- Your objective -
Copy the following records word for word, leaving every line unchanged.

- Material for this exercise -
****************
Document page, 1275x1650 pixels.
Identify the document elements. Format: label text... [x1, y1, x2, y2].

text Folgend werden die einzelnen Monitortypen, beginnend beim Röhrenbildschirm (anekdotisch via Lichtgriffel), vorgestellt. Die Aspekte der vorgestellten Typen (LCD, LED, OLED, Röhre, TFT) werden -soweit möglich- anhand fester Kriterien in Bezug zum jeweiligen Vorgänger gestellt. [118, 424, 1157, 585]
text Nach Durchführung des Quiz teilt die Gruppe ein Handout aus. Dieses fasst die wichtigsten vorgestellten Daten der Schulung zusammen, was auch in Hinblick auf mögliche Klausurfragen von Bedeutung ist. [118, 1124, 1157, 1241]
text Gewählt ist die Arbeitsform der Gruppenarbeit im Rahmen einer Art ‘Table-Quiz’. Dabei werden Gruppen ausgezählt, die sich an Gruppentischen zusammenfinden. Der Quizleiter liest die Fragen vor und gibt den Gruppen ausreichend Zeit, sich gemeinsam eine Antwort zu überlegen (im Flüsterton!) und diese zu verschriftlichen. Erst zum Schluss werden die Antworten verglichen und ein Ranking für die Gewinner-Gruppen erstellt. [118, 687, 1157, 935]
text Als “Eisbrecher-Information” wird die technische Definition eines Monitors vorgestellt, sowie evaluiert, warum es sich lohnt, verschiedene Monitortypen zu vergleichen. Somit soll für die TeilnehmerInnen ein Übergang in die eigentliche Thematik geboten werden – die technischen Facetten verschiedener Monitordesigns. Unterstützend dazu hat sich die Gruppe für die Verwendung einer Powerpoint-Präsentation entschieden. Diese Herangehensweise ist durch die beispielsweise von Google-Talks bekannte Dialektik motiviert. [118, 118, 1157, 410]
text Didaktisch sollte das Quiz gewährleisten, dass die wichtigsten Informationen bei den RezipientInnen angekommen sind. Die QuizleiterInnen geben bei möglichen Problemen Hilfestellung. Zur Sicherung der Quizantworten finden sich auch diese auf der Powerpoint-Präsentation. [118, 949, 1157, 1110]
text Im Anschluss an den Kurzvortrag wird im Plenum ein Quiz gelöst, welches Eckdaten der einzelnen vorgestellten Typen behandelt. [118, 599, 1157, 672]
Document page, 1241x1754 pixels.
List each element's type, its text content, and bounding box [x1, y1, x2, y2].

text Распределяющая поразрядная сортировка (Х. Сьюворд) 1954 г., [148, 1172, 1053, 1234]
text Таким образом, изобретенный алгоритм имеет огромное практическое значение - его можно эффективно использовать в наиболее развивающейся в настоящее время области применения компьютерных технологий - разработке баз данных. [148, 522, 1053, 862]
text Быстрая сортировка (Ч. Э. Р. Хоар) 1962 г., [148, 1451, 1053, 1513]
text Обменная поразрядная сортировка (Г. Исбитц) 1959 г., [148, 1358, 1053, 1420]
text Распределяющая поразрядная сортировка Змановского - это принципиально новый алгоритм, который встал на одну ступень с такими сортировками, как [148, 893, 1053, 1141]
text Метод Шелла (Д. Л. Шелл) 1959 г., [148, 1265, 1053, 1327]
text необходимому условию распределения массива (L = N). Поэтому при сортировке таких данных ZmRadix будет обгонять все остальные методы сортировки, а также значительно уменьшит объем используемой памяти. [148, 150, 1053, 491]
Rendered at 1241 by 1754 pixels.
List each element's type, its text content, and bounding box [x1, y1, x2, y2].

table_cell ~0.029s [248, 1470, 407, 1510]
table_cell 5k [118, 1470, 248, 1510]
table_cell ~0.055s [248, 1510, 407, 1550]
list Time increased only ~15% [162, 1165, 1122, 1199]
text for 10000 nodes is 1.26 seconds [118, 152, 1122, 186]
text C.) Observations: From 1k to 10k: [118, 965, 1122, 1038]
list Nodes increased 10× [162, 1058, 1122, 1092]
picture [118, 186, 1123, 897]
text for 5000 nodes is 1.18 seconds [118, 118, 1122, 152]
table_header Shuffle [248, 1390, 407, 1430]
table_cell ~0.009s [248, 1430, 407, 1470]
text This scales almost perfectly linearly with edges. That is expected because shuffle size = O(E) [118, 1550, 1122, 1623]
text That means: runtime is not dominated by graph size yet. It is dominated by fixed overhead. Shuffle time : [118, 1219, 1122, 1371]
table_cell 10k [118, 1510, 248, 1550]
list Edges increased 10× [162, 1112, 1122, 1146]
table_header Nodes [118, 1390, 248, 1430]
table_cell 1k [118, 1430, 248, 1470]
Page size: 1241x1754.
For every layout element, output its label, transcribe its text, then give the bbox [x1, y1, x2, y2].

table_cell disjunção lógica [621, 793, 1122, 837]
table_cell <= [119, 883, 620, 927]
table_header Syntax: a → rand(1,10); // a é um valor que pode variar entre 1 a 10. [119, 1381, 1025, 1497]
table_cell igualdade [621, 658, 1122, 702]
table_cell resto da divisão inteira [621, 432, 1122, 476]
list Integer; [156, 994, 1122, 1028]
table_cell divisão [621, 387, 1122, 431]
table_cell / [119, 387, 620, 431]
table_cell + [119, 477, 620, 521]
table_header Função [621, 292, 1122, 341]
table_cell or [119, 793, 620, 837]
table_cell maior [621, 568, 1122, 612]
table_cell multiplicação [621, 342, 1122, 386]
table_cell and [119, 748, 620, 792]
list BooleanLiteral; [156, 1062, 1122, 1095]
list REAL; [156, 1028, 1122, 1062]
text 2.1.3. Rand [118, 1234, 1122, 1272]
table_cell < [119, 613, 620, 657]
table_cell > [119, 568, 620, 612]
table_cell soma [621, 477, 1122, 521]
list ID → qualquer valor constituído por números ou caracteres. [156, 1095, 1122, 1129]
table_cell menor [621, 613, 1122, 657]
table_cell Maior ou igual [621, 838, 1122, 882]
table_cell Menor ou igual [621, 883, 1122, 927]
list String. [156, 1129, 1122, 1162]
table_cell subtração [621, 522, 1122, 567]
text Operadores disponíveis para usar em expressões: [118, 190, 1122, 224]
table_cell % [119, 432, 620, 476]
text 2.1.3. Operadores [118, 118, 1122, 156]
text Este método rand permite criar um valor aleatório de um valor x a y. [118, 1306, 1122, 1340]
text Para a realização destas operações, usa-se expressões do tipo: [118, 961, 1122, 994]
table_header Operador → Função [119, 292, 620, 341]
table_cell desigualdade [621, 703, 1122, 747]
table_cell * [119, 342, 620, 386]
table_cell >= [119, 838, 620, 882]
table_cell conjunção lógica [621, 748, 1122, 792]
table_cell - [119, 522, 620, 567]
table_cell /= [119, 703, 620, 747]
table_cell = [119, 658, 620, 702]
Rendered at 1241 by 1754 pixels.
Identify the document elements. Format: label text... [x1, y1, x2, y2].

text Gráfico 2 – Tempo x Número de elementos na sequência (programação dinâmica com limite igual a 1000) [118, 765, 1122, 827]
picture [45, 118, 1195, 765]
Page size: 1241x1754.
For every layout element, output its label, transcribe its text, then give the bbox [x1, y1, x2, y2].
****************
- Result below -
Document page, 1275x1650 pixels.
Identify the document elements. Format: label text... [x1, y1, x2, y2].

text Folgend werden die einzelnen Monitortypen, beginnend beim Röhrenbildschirm (anekdotisch via Lichtgriffel), vorgestellt. Die Aspekte der vorgestellten Typen (LCD, LED, OLED, Röhre, TFT) werden -soweit möglich- anhand fester Kriterien in Bezug zum jeweiligen Vorgänger gestellt. [118, 424, 1157, 585]
text Nach Durchführung des Quiz teilt die Gruppe ein Handout aus. Dieses fasst die wichtigsten vorgestellten Daten der Schulung zusammen, was auch in Hinblick auf mögliche Klausurfragen von Bedeutung ist. [118, 1124, 1157, 1241]
text Gewählt ist die Arbeitsform der Gruppenarbeit im Rahmen einer Art ‘Table-Quiz’. Dabei werden Gruppen ausgezählt, die sich an Gruppentischen zusammenfinden. Der Quizleiter liest die Fragen vor und gibt den Gruppen ausreichend Zeit, sich gemeinsam eine Antwort zu überlegen (im Flüsterton!) und diese zu verschriftlichen. Erst zum Schluss werden die Antworten verglichen und ein Ranking für die Gewinner-Gruppen erstellt. [118, 687, 1157, 935]
text Als “Eisbrecher-Information” wird die technische Definition eines Monitors vorgestellt, sowie evaluiert, warum es sich lohnt, verschiedene Monitortypen zu vergleichen. Somit soll für die TeilnehmerInnen ein Übergang in die eigentliche Thematik geboten werden – die technischen Facetten verschiedener Monitordesigns. Unterstützend dazu hat sich die Gruppe für die Verwendung einer Powerpoint-Präsentation entschieden. Diese Herangehensweise ist durch die beispielsweise von Google-Talks bekannte Dialektik motiviert. [118, 118, 1157, 410]
text Didaktisch sollte das Quiz gewährleisten, dass die wichtigsten Informationen bei den RezipientInnen angekommen sind. Die QuizleiterInnen geben bei möglichen Problemen Hilfestellung. Zur Sicherung der Quizantworten finden sich auch diese auf der Powerpoint-Präsentation. [118, 949, 1157, 1110]
text Im Anschluss an den Kurzvortrag wird im Plenum ein Quiz gelöst, welches Eckdaten der einzelnen vorgestellten Typen behandelt. [118, 599, 1157, 672]
Document page, 1241x1754 pixels.
List each element's type, its text content, and bounding box [x1, y1, x2, y2].

text Распределяющая поразрядная сортировка (Х. Сьюворд) 1954 г., [148, 1172, 1053, 1234]
text Таким образом, изобретенный алгоритм имеет огромное практическое значение - его можно эффективно использовать в наиболее развивающейся в настоящее время области применения компьютерных технологий - разработке баз данных. [148, 522, 1053, 862]
text Быстрая сортировка (Ч. Э. Р. Хоар) 1962 г., [148, 1451, 1053, 1513]
text Обменная поразрядная сортировка (Г. Исбитц) 1959 г., [148, 1358, 1053, 1420]
text Распределяющая поразрядная сортировка Змановского - это принципиально новый алгоритм, который встал на одну ступень с такими сортировками, как [148, 893, 1053, 1141]
text Метод Шелла (Д. Л. Шелл) 1959 г., [148, 1265, 1053, 1327]
text необходимому условию распределения массива (L = N). Поэтому при сортировке таких данных ZmRadix будет обгонять все остальные методы сортировки, а также значительно уменьшит объем используемой памяти. [148, 150, 1053, 491]
Rendered at 1241 by 1754 pixels.
List each element's type, its text content, and bounding box [x1, y1, x2, y2].

table_cell ~0.029s [248, 1470, 407, 1510]
table_cell 5k [118, 1470, 248, 1510]
table_cell ~0.055s [248, 1510, 407, 1550]
list Time increased only ~15% [162, 1165, 1122, 1199]
text for 10000 nodes is 1.26 seconds [118, 152, 1122, 186]
text C.) Observations: From 1k to 10k: [118, 965, 1122, 1038]
list Nodes increased 10× [162, 1058, 1122, 1092]
picture [118, 186, 1123, 897]
text for 5000 nodes is 1.18 seconds [118, 118, 1122, 152]
table_header Shuffle [248, 1390, 407, 1430]
table_cell ~0.009s [248, 1430, 407, 1470]
text This scales almost perfectly linearly with edges. That is expected because shuffle size = O(E) [118, 1550, 1122, 1623]
text That means: runtime is not dominated by graph size yet. It is dominated by fixed overhead. Shuffle time : [118, 1219, 1122, 1371]
table_cell 10k [118, 1510, 248, 1550]
list Edges increased 10× [162, 1112, 1122, 1146]
table_header Nodes [118, 1390, 248, 1430]
table_cell 1k [118, 1430, 248, 1470]
Page size: 1241x1754.
For every layout element, output its label, transcribe its text, then give the bbox [x1, y1, x2, y2].

table_cell disjunção lógica [621, 793, 1122, 837]
table_cell <= [119, 883, 620, 927]
table_header Syntax: a → rand(1,10); // a é um valor que pode variar entre 1 a 10. [119, 1381, 1025, 1497]
table_cell igualdade [621, 658, 1122, 702]
table_cell resto da divisão inteira [621, 432, 1122, 476]
list Integer; [156, 994, 1122, 1028]
table_cell divisão [621, 387, 1122, 431]
table_cell / [119, 387, 620, 431]
table_cell + [119, 477, 620, 521]
table_header Função [621, 292, 1122, 341]
table_cell or [119, 793, 620, 837]
table_cell maior [621, 568, 1122, 612]
table_cell multiplicação [621, 342, 1122, 386]
table_cell and [119, 748, 620, 792]
list BooleanLiteral; [156, 1062, 1122, 1095]
list REAL; [156, 1028, 1122, 1062]
text 2.1.3. Rand [118, 1234, 1122, 1272]
table_cell < [119, 613, 620, 657]
table_cell > [119, 568, 620, 612]
table_cell soma [621, 477, 1122, 521]
list ID → qualquer valor constituído por números ou caracteres. [156, 1095, 1122, 1129]
table_cell menor [621, 613, 1122, 657]
table_cell Maior ou igual [621, 838, 1122, 882]
table_cell Menor ou igual [621, 883, 1122, 927]
list String. [156, 1129, 1122, 1162]
table_cell subtração [621, 522, 1122, 567]
text Operadores disponíveis para usar em expressões: [118, 190, 1122, 224]
table_cell % [119, 432, 620, 476]
text 2.1.3. Operadores [118, 118, 1122, 156]
text Este método rand permite criar um valor aleatório de um valor x a y. [118, 1306, 1122, 1340]
text Para a realização destas operações, usa-se expressões do tipo: [118, 961, 1122, 994]
table_header Operador → Função [119, 292, 620, 341]
table_cell desigualdade [621, 703, 1122, 747]
table_cell * [119, 342, 620, 386]
table_cell >= [119, 838, 620, 882]
table_cell conjunção lógica [621, 748, 1122, 792]
table_cell - [119, 522, 620, 567]
table_cell /= [119, 703, 620, 747]
table_cell = [119, 658, 620, 702]
Rendered at 1241 by 1754 pixels.
Identify the document elements. Format: label text... [x1, y1, x2, y2].

text Gráfico 2 – Tempo x Número de elementos na sequência (programação dinâmica com limite igual a 1000) [118, 765, 1122, 827]
picture [45, 118, 1195, 765]
Page size: 1241x1754.
For every layout element, output its label, transcribe its text, then give the bbox [x1, y1, x2, y2].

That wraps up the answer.